Tom Douglas’s Dungeness Crab Cakes
- 10 slices supermarket white bread (about 1/2 loaf)
- 3/4 cup chopped fresh flat-leaf parsley
- 1 large egg yolk
- 2 teaspoons fresh lemon juice
- 2 teaspoons Worcestershire sauce
- 1 1/2 teaspoons hot pepper sauce
- 7 teaspoons Dijon mustard
- 1/2 teaspoon paprika
- 1/2 teaspoon dried thyme
- 1/2 teaspoon celery seeds
- 1/4 teaspoon freshly ground black pepper
- 5 tablespoons olive oil
- 1 pound fresh cooked Dungeness crabmeat, picked over for bits of shell and cartilage with claw meat and large pieces left whole
- 1/4 cup chopped onions
- 1/4 cup seeded and chopped green bell peppers
- 1/4 cup seeded and chopped red bell peppers
- Unsalted butter, for pan frying, about 6 tablespoons
- Tear up the white bread and pulse the pieces in a food processor to make fine, soft crumbs. (You should have about 6 cups crumbs.) Remove the bread crumbs to a shallow pan and mix in 1/2 cup of the chopped parsley (reserving the remaining 1/4 cup for the crabcake mixture). Set aside.
- In a food processor, combine the egg yolk, lemon juice, Worcestershire, hot pepper, mustard, paprika, thyme, celery seeds, and black pepper and pulse to combine. With the motor running, slowly add the oil through the feed tube in a steady stream until the mixture emulsifies and forms a mayonnaise. Remove the mayonnaise from the food processor and refrigerate.

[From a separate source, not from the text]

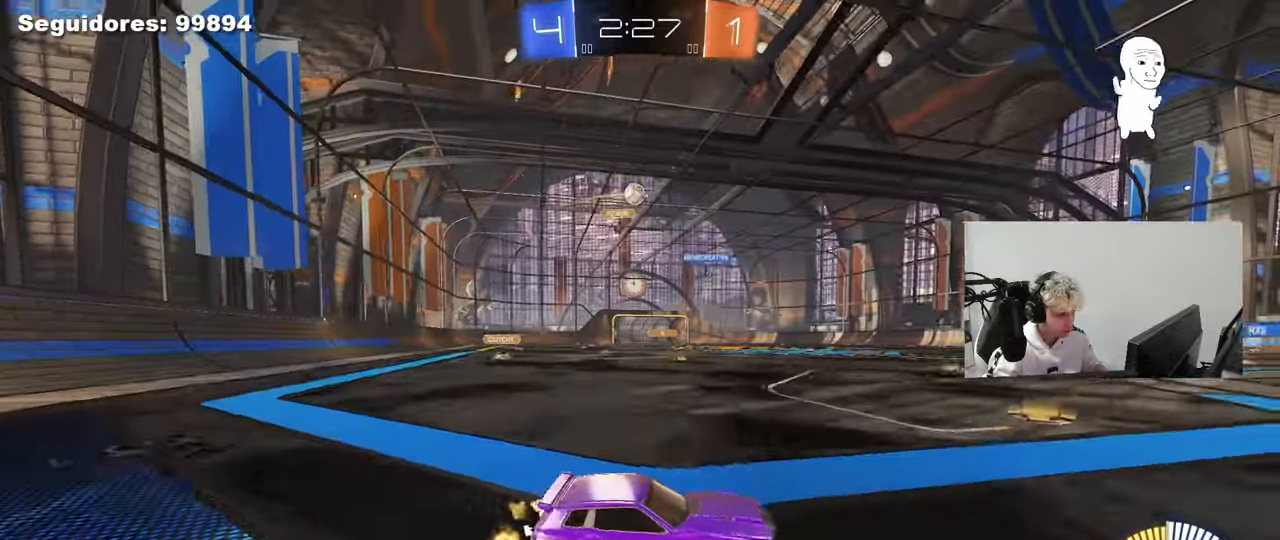
{"keys": ["d", "shift", "w"], "mouse": [], "mouse_move": "still", "events": [[283, "w", "down"], [333, "d", "down"], [467, "shift", "down"]]}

- Place the crabmeat in a cheesecloth-lined sieve set over a bowl. Pull the cheesecloth tightly around the crabmeat and squeeze out as much juice as possible. Place the chopped onions and bell peppers in a sieve set over a bowl and use your hands to squeeze out as much juice as possible. In a large bowl, combine the onions and bell peppers with remaining 1/4 cup parsley. Add the chilled mayonnaise and crabmeat and toss lightly to combine. Add 1 cup of the bread crumbs-parsley mixture and combine. Do not overwork the mixture or the crabcakes may get gummy. Gently form 8 patties and roll the patties lightly in the remaining bread crumb-parsley mixture. Leave the crabcakes in the pan of the bread crumbs until you saute them.
- Preheat the oven to 425 degree. Using a nonstick saute pan and butter as needed, panfry the crabcakes, in batches, until golden brown on both sides and place them on a baking sheet as they are browned, put them in the oven until they are heated all the way through, 5 to 8 minutes.
- Serve 1 crabcake as an appetizer or 2 as an entree. Serve with a ramekin of cocktail sauce and a lemon wedge.
- Cook’s Note: The crabcakes hold together better if prepared a day ahead and stored in the refrigerator before cooking. Store them in the pan of bread crumbs, covered with plastic wrap.
- 1 large whole egg
- 1 teaspoon lemon juice
- 1 teaspoon Dijon mustard
- 1 garlic clove
- ¼ to ½ teaspoon salt (to taste)
- ½ cup canola or grapeseed oil
- ½ cup extra virgin olive oil
- 1 Tablespoon fresh thyme, leaves and blossoms only
In a blender, combine whole egg, lemon juice, mustard, garlic, and a little salt. Pulse until combined. With the motor running, pour the canola oil through the feed hole in a slow drizzle, followed by the olive oil, also in a slow drizzle.
The mayonnaise will start to thicken and when you hear the sound change, it’s time to turn off the blender. Scrape down the sides and add the thyme. Pulse a few times until everything is combined. Transfer to a bowl, cover and chill until ready to serve.
Or, just stir up some bottled mayonnaise, add a squeeze of lemon juice, a bit of mustard, some minced garlic, a teaspoon or so of fresh thyme, and call it good.